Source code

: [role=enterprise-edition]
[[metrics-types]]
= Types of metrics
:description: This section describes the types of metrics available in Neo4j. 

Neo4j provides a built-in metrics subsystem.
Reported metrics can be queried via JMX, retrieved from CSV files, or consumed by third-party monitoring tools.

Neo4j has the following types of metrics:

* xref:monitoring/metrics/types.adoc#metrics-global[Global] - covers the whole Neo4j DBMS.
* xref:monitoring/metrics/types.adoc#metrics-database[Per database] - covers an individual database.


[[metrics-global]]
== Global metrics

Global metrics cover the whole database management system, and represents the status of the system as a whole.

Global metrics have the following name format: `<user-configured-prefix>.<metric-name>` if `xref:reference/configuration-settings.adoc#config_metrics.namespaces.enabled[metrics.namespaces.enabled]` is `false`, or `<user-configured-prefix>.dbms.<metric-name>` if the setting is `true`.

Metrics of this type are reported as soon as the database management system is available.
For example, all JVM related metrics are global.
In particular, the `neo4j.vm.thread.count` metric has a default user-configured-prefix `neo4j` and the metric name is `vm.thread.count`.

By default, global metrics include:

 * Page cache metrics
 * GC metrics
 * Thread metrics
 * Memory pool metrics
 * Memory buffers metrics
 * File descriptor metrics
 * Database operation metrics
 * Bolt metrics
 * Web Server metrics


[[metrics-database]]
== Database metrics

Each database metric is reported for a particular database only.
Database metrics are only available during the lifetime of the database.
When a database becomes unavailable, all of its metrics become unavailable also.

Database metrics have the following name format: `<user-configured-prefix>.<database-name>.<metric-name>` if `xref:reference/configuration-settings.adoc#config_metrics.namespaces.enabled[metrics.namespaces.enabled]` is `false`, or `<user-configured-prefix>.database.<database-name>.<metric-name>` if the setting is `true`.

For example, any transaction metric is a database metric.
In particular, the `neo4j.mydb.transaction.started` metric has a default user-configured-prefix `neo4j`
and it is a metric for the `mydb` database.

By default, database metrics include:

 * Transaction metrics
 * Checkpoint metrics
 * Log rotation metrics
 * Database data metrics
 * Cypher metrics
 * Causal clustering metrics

What is being asked: The answer should be a single number giving how many lines in the records hold the word "particular".

Result below: 3